There are also deep cultural differences between the Lega and the M5S. They have diametrically opposed views on taxation, welfare, civil liberties and infrastructural projects. Beppe Grillo himself shared his initial battles against corporate crime and against the privatisation of water with green and left-wing activists.

But in his resignation speech, Prime Minister Giuseppe Conte expressed deep unease with Salvini’s political culture, attacking him for obsessively using religious symbols for political propaganda and for his latent authoritarianism. This may suggest that the M5S, which is close to Conte, is moving away from Salvini’s brand of populism, even if it was not entirely alien to it.

A lurch to the left?

The question remains: can a common ground be reached between the M5S and the Democrats?

The left wing in the PD may cosy up to some of the M5S ideas, particularly citizenship income and the reversal of labour market reforms devised by their own party in government. But more centrist elements close to former premier Matteo Renzi are lukewarm.

Former premier and Forza Italia leader Silvio Berlusconi claims the chemistry between the PD and M5S could lead to Italy’s most left-wing government ever. The reality is more complex than Berlusconi’s simplistic distaste for the left, as both parties are ridden with deep contradictions in a context where the Italian left is weaker than ever.

In fact, the Lega’s advantage is that it has created a hegemony on the centre-right, coming across to the electorate as more united and clearer in its intentions. Salvini turned a northern separatist party with right-wing inclinations into a wet dream for the socially conservative, those who want a regressive flat tax, those who detest immigrants, and who see European regulations as an inconvenience.

So while the M5S’s Luigi Di Maio and the PD’s Nicola Zingaretti have formally backed negotiations between their respective parties, it remains to be seen how enthusiastic they are for a deal committing the two parties into a long-term legislative pact. Zingaretti has made it clear that the alternative to a durable reformist government are elections.

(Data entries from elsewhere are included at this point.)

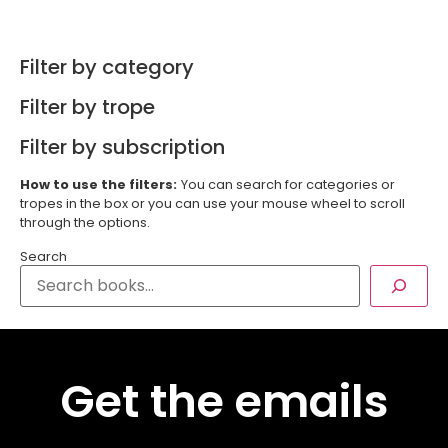
Filter by category
Filter by trope
Filter by subscription
How to use the filters:
You can search for categories or
tropes in the box or you can use your mouse wheel to scroll
through the options.
Search
Get the emails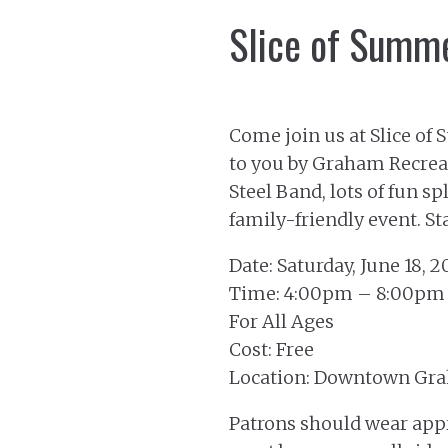
Slice of Summ
Come join us at Slice of
to you by Graham Recreat
Steel Band, lots of fun sp
family-friendly event. St
Date: Saturday, June 18, 
Time: 4:00pm – 8:00pm
For All Ages
Cost: Free
Location: Downtown Gr
Patrons should wear appr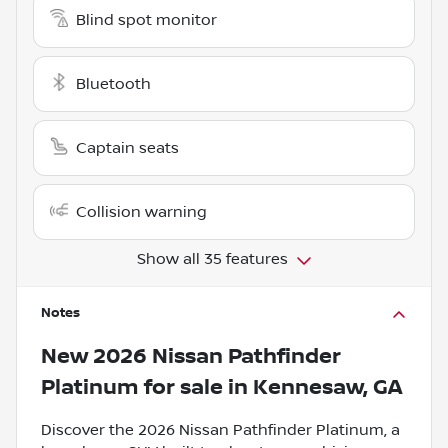
Blind spot monitor
Bluetooth
Captain seats
Collision warning
Show all 35 features
Notes
New
2026 Nissan Pathfinder
Platinum
for sale
in
Kennesaw, GA
Discover the 2026 Nissan Pathfinder Platinum, a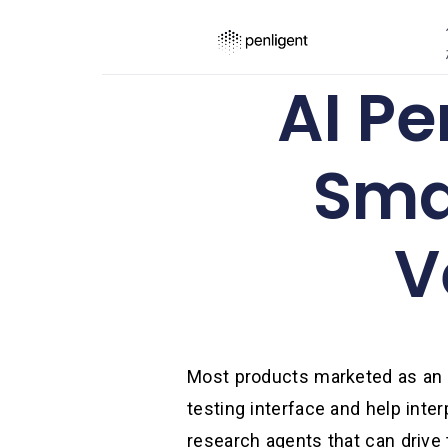
AI Pe
Sma
V
Most products marketed as an A
testing interface and help inte
research agents that can drive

Probably at this juncture it is the M5S that has more to lose if the country goes to the polls – it could lose its dominance while the PD, warts and all, would emerge as a stronger Opposition.

But do they really want a deal?

Zingaretti has also imposed a number of conditions which reportedly include the withdrawal of Salvini’s decrees on immigration, as well as linking the reduction of parliamentarians to a wider electoral reform.

Di Maio has also imposed conditions, which include a clear commitment on a reduction in the number of MPs. This raises the question: are the two leaders raising the stakes too high for a deal to succeed?

The two leaders know the only way to take the wind out of Salvini’s sail is to govern well together, and improve the living standards and prospects of the Italian people. Italy’s President Sergio Mattarella seems to have endorsed this line of thinking, giving both parties five days to come up with a deal for a new majority.

If this fails the M5S may well face the bitter choice of a humiliating rapprochement with Salvini, or face an election which could see them downgraded from first to third largest party. Mattarella could also end up appointing an institutional government which would take the country to an election next year, after presenting a budget aimed at avoiding an increase in VAT, leaving Italians even more impoverished.

But this would well mean the return of Salvini to government.